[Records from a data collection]
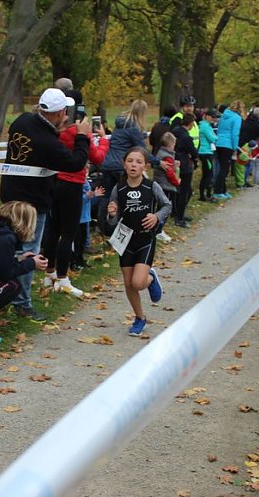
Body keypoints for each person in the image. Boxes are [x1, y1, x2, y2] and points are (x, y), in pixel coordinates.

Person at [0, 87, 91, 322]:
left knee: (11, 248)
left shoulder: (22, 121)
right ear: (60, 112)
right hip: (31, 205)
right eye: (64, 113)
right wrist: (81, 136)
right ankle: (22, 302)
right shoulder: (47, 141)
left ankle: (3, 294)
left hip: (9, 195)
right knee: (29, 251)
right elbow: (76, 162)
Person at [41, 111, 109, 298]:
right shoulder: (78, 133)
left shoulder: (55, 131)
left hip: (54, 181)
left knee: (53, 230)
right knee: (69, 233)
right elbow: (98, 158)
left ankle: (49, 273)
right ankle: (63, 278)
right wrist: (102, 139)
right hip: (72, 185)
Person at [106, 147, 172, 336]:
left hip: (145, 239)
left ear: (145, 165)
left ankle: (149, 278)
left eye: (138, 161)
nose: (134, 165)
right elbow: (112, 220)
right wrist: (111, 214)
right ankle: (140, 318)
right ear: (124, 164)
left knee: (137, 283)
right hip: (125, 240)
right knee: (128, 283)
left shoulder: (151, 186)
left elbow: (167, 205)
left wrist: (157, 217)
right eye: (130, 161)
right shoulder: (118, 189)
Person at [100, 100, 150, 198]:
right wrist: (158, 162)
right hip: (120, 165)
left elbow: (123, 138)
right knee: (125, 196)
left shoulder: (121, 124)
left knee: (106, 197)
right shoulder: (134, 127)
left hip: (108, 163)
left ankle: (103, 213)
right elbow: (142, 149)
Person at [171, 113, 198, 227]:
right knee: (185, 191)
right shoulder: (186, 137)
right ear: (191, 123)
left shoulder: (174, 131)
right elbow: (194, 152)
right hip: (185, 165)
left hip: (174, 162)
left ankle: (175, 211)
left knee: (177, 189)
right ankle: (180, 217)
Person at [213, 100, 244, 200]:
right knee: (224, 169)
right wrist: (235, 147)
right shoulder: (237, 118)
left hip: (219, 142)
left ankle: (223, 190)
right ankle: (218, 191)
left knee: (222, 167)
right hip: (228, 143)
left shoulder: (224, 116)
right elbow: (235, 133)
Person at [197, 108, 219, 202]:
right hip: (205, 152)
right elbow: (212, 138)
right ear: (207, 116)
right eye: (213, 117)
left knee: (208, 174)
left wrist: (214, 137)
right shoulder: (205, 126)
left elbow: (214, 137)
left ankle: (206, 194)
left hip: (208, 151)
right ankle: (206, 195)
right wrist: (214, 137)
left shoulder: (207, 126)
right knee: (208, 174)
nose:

→ **Your assignment**
Only the line with "right knee: (69, 233)" and those preceding it, back to the first line of the entries, should be repeated exactly, without pictures.

→ **Response for this exercise**
Body keypoints for each person in the image. Boxes are [x1, y1, x2, y2] and points are (x, y), in pixel coordinates.

Person at [0, 87, 91, 322]:
left knee: (11, 248)
left shoulder: (22, 121)
right ear: (60, 112)
right hip: (31, 205)
right eye: (64, 113)
right wrist: (81, 136)
right ankle: (22, 302)
right shoulder: (47, 141)
left ankle: (3, 294)
left hip: (9, 195)
right knee: (29, 251)
right elbow: (76, 162)
Person at [41, 111, 109, 298]:
right shoulder: (78, 133)
left shoulder: (55, 131)
left hip: (54, 181)
left knee: (53, 230)
right knee: (69, 233)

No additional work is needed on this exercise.